Computers are useless. They can only give you answers.
-- Pablo Picasso
As a non-smoker, I absolutely agree! The bartender/bar owner should be able to just post smoking/non smoking on the door, and tell anyone who wants to work there that there will be smoking if there will be. If people don't like it, they can go to a different bar.
I'd rather risk getting cancer than the socialist disease.
I, for one, am automatically suspicious of arguments that begin with "people have done research." Who are these anonymous people? Where was the research published? Has it been repeated? You're appealing to a nonsense authority.

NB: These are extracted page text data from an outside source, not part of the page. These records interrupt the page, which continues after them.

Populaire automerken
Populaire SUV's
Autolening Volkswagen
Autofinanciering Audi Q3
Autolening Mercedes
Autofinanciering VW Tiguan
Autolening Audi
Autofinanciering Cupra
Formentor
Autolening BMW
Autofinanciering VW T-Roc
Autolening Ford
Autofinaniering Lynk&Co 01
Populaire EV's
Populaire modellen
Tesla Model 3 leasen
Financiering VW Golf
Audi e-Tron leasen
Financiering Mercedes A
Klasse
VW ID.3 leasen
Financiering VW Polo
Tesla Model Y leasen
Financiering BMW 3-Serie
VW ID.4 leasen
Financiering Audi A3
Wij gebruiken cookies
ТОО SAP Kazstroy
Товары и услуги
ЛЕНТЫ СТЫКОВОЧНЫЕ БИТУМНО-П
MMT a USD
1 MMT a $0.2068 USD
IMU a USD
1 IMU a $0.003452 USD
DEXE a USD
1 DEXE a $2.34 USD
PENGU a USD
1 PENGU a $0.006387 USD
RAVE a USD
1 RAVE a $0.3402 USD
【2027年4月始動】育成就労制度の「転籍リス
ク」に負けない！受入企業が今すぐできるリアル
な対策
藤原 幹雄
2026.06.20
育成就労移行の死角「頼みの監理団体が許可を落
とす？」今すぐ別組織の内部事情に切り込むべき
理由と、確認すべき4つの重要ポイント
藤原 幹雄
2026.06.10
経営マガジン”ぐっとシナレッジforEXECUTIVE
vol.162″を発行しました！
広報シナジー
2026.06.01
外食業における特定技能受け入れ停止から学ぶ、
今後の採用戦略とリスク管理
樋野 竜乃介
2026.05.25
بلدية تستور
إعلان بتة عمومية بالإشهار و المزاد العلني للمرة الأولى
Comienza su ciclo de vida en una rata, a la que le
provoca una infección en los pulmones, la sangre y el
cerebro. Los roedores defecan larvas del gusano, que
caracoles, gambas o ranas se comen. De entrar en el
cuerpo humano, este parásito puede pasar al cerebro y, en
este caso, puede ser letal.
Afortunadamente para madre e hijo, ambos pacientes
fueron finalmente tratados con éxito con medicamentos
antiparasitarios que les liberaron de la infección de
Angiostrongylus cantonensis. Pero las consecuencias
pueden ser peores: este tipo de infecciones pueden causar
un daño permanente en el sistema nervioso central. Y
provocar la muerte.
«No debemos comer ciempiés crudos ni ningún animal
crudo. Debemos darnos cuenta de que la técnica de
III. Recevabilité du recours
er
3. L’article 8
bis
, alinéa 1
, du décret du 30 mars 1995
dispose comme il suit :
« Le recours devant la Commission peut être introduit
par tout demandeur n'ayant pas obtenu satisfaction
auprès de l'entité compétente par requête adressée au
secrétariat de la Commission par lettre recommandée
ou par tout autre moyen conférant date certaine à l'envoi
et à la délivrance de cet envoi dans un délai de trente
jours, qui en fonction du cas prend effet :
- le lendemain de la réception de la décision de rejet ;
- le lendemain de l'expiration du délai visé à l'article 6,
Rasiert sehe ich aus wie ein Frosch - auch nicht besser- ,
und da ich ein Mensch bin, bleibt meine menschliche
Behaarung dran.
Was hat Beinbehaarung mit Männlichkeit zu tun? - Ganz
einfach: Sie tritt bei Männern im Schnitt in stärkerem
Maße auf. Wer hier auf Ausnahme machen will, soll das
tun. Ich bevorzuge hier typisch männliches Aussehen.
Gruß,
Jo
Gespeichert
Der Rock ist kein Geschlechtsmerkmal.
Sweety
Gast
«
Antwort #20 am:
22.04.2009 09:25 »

Are you saying that someone shouldn't be able to present an argument? The point of a common law system like ours is the ability to adapt the law to the facts of a particular case. By passing laws like this, we simply limit the judge's ability to do his job. As a result, we'll have coarser justice. If a judge is letting people off for texting while driving and the people really disagree with that, then that judge will be replaced. And who knows? Someone might indeed deserve to be cleared of the charge.

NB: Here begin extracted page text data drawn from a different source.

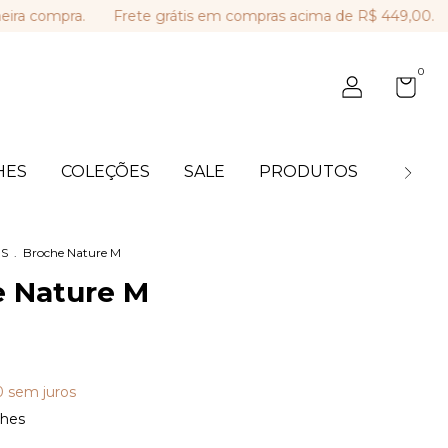
mpra.
Frete grátis em compras acima de R$ 449,00.
Parce
0
HES
COLEÇÕES
SALE
PRODUTOS
BLOG
S
.
Broche Nature M
 Nature M
0
sem juros
lhes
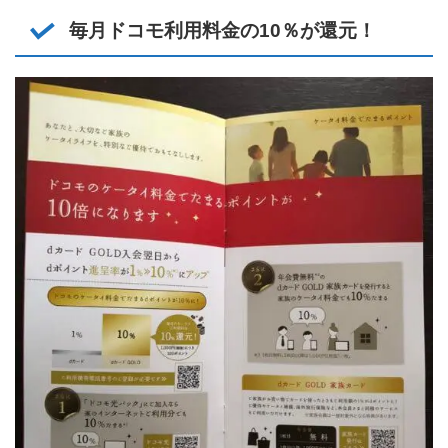
毎月ドコモ利用料金の10％が還元！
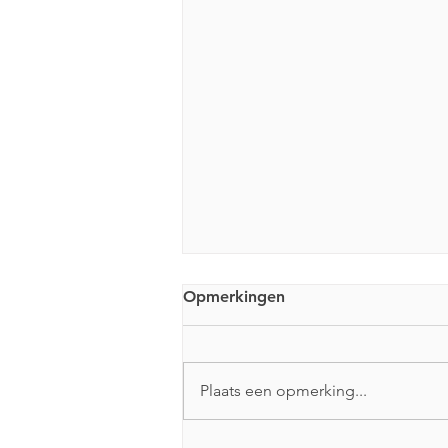
Opmerkingen
Plaats een opmerking...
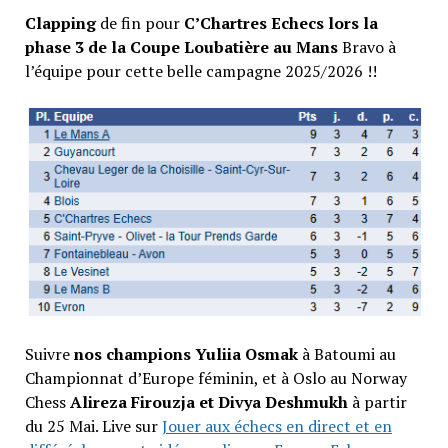
Clapping
de fin pour
C’Chartres Echecs lors la
phase 3 de la Coupe Loubatière au Mans
Bravo à
l’équipe pour cette belle campagne 2025/2026 !!
Suivre
nos champions Yuliia Osmak
à Batoumi au
Championnat d’Europe féminin, et à Oslo au Norway
Chess
Alireza Firouzja et Divya Deshmukh
à partir
du 25 Mai. Live sur
Jouer aux échecs en direct et en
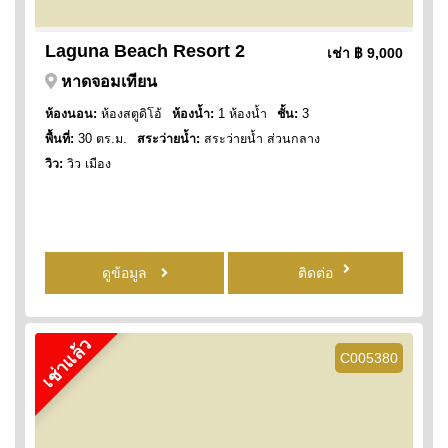
Laguna Beach Resort 2
เช่า
฿ 9,000
หาดจอมเทียน
ห้องนอน:
ห้องสตูดิโอ้
ห้องน้ำ:
1 ห้องน้ำ
ชั้น:
3
พื้นที่:
30 ตร.ม.
สระว่ายน้ำ:
สระว่ายน้ำ ส่วนกลาง
วิว:
วิว เมือง
ดูข้อมูล
ติดต่อ
เช่าแล้ว
C005380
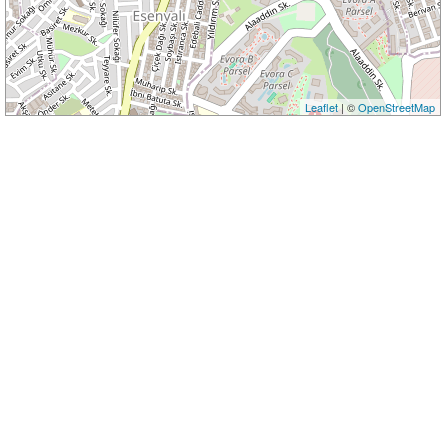
Leaflet
| ©
OpenStreetMap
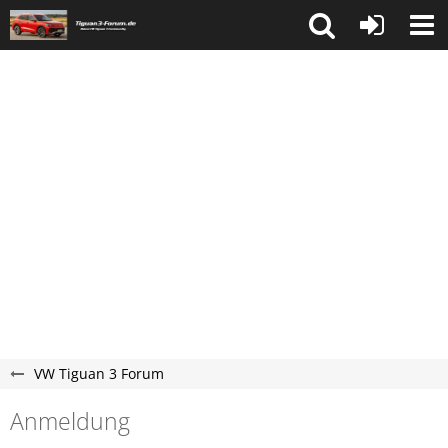
VW Tiguan 3 Forum
Anmeldung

And I bet 90% of the bad drivers you see are listening to music. Let's ban that in cars too. The fact is that when you notice that somebody is driving badly, you tend to look for someone to blame that driving on.
For example,
But you don't notice all the poor, black, or female people who are in fact excellent drivers. The same idea applies to cell phones. Most people can drive well and use cell phones responsibly. You just don't notice these people.
Furthermore, it won't change the fact that society as a whole accepts the practice, and that the law is the work of a vocal minority. I live in New York, and we've banned cell phone conversations in cars for some time now. Yet people think of it as wrong in the same sense that driving five miles per hour over the speed limit is wrong -- that is, not morally wrong at all.
Contrast that with how people feel about drunk driving -- if you tell friends you drive drunk, they'll give you the look they'd give you if you told them you killed kittens as a hobby. The difference is that drunk driving is a real danger.
*sigh* In more general terms, the law should reflect the morality of society as a whole. When someone not wrong is made illegal, the credibility of the law is diminished. People lose respect for all laws, not just the ridiculous one. They become cynical; participation in government drops as people feel that they can't affect their own government. The government abuses that cynical indifference to grab even more power, and the cycle repeats and repeats until we live in an authoritarian police state. It's happened before and it's happening again.
If these kinds of driving things really are wrong enough to warrant laws of their own, then the public needs to be educated FIRST. If they don't clamor all over their legislators to pass the law on their own, then perhaps the law isn't needed in the first place.
The problem with that analogy is smoking is a legal activity performed voluntarily by millions of people, including many business owners and employees, and exposure to second-hand smoke is far less dangerous than, say, climbing too high on a ladder.